Geschützt wird das Stahlmonstrum von einem nicht minder imposanten Laser, der einen Armored Core mit nur einem Direkttreffer in Fetzen reisst. Die dann folgende Mission sorgt für kontinuierliche Nervenkitzel: Zunächst gilt es, sich inmitten eines Sandsturms in Richtung des Striders vorzukämpfen und dabei seinen Laserstrahlen auszuweichen. Ist das geschafft, bringt Raven das Ungetüm durch gezielten Beschuss eines Servogelenks zu Fall und kraxelt dann mittels Schubdüsen-Unterstützung Abschnitt für Abschnitt am umgekippten, Hunderte Meter hohen Korpus empor.
Aber auch bei der darauffolgenden Erstürmung eines stark bewachten Staudamms kommt man letztendlich nur erfolgreich voran, wenn man regen Gebrauch von den Schubdüsen macht und zwischen den verschiedenen Höhenebenen des Levels wechselt. Gepaart wird all das mit Kämpfen gegen eine riesige Palette an Feindtypen. Stellen sich einem anfangs lediglich kleinere Panzer, Mechs und Artilleriegeschütze entgegen, kommen später immer potentere Feinde hinzu, darunter vierbeinige, schwer bewaffnete Spinnen-Roboter und andere, besonders manövrierfähige Armored Cores.
Richtig knackig wird's allerdings erst, wenn Raven mal wieder einem Level-Endgegner gegenübersteht. Typisch FromSoftware: Schon der erste Boss teilt so heftig aus, dass wir drei Anläufe benötigen, um ihn vom Himmel zu holen. Im Vergleich zur mobilen Artillerieplattform Juggernaut im letzten Drittel der Anspiel-Version sind das jedoch Peanuts.
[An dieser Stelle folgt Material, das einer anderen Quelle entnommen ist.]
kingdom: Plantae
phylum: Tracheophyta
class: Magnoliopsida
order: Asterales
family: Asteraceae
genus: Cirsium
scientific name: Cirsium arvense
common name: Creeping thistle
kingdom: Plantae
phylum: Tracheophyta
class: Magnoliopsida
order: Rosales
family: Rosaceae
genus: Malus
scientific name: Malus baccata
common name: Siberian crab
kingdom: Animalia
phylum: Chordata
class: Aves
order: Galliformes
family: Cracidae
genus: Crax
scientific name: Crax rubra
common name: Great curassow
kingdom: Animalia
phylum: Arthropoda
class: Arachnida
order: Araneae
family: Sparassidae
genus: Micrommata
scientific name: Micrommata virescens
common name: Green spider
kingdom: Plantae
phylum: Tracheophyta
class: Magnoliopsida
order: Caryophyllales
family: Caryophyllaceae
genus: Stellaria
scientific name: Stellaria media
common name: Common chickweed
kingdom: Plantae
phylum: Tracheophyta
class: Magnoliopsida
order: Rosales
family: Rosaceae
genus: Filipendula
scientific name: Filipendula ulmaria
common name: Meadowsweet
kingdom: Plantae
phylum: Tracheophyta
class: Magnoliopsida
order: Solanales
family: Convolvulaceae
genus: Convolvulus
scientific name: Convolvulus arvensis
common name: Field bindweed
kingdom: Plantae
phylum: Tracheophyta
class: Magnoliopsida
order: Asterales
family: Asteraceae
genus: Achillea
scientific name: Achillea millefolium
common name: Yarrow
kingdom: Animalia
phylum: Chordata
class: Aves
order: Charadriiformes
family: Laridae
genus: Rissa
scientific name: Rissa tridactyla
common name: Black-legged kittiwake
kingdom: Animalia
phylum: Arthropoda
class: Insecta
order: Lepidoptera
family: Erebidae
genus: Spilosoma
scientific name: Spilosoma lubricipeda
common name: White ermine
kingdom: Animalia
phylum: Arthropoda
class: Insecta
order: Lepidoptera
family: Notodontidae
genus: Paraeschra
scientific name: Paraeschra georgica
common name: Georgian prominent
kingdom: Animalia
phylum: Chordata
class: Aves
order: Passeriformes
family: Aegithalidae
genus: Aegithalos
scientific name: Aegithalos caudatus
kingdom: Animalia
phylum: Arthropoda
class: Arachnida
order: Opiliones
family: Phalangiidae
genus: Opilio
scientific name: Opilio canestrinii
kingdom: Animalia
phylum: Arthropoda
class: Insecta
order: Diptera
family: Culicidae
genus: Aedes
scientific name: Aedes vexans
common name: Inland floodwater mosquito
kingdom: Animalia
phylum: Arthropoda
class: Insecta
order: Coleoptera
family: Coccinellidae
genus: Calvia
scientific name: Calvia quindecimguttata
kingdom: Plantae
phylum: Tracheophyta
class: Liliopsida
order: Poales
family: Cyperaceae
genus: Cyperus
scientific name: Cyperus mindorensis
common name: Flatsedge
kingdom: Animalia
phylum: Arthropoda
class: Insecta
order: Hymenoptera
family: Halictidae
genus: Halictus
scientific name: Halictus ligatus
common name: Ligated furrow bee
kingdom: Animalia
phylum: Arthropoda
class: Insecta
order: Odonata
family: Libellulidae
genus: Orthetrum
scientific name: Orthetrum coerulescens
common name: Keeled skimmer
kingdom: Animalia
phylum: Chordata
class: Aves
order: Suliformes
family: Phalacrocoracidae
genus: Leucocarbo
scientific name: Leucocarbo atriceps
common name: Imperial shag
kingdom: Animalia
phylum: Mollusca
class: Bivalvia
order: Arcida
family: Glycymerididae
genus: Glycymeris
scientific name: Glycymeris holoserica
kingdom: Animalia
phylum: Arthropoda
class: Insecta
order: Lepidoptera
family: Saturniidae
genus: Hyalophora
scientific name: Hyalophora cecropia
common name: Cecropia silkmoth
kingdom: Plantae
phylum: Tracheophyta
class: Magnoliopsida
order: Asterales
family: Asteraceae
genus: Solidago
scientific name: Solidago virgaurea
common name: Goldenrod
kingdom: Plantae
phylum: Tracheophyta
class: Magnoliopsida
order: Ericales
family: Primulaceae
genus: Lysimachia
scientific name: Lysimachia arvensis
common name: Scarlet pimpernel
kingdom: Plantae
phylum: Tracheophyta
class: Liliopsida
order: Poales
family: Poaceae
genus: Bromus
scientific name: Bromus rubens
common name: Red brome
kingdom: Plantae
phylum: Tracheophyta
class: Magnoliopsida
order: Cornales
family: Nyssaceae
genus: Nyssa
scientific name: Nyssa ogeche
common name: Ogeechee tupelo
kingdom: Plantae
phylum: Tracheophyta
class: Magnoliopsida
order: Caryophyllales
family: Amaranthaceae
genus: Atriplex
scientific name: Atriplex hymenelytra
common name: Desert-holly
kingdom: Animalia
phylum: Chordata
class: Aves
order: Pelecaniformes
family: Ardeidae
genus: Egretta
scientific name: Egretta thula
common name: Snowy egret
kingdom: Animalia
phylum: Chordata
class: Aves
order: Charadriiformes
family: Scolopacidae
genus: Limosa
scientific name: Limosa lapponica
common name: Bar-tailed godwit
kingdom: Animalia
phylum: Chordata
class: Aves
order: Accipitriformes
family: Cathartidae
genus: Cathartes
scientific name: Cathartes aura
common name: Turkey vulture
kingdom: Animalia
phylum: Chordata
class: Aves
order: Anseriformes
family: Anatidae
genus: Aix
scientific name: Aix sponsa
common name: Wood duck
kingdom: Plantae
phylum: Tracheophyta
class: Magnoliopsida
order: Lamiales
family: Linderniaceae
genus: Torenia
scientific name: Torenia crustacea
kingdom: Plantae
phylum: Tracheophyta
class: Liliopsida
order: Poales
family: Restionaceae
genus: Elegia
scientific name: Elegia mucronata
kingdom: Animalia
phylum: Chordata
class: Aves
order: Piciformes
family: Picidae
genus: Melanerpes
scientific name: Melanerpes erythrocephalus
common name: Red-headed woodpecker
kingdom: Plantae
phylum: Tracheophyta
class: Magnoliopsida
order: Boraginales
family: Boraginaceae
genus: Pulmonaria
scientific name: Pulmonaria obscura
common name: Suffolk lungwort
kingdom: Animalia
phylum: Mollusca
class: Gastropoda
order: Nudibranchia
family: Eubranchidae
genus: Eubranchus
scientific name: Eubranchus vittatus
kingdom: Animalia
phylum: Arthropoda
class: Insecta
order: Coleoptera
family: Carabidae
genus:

Hier sehen selbst erfahrene Spieler nach einem Dutzend Versuchen nur schrittweise Fortschritte.
Zugegeben, während genau dieses Experimentieren Genre-Veteranen viel Freude bereiten dürfte, könnten Normal- und Gelegenheitsspieler die teils immensen Schwierigkeitsschwankungen in Bossduellen früher oder später als zu frustrierend erleben und die Flinte ins Korn werfen.
Doch das ist Meckern auf hohem Niveau, denn mit der richtigen Taktik und der nötigen Geduld gibt auch die hartnäckigste Boss-Blechbüchse irgendwann klein bei. Hinzu kommt, dass eine gewisse Frusttoleranz bei FromSoftware-Spielen nun mal Pflicht ist. Und technisch? Schlägt sich das für den 25. August geplante «Armored Core VI: Fire of Rubicon» wacker. Die Grafik läuft in allen Situationen sehr konstant mit 60 Bildern pro Sekunde und bietet gelungene Explosion und Gegnermodelle. In Sachen Texturqualität und Lichteffekte bleibt allerdings noch Luft nach oben. Dennoch: Wenn sich auch der Rest der Kampagne so abwechslungsreich spielt wie das erste Kapitel und sich der PvP-Multiplayer-Modus lange genug bei der Stange hält, könnte sich Teil sechs zum bisher besten «Armored Core» mausern.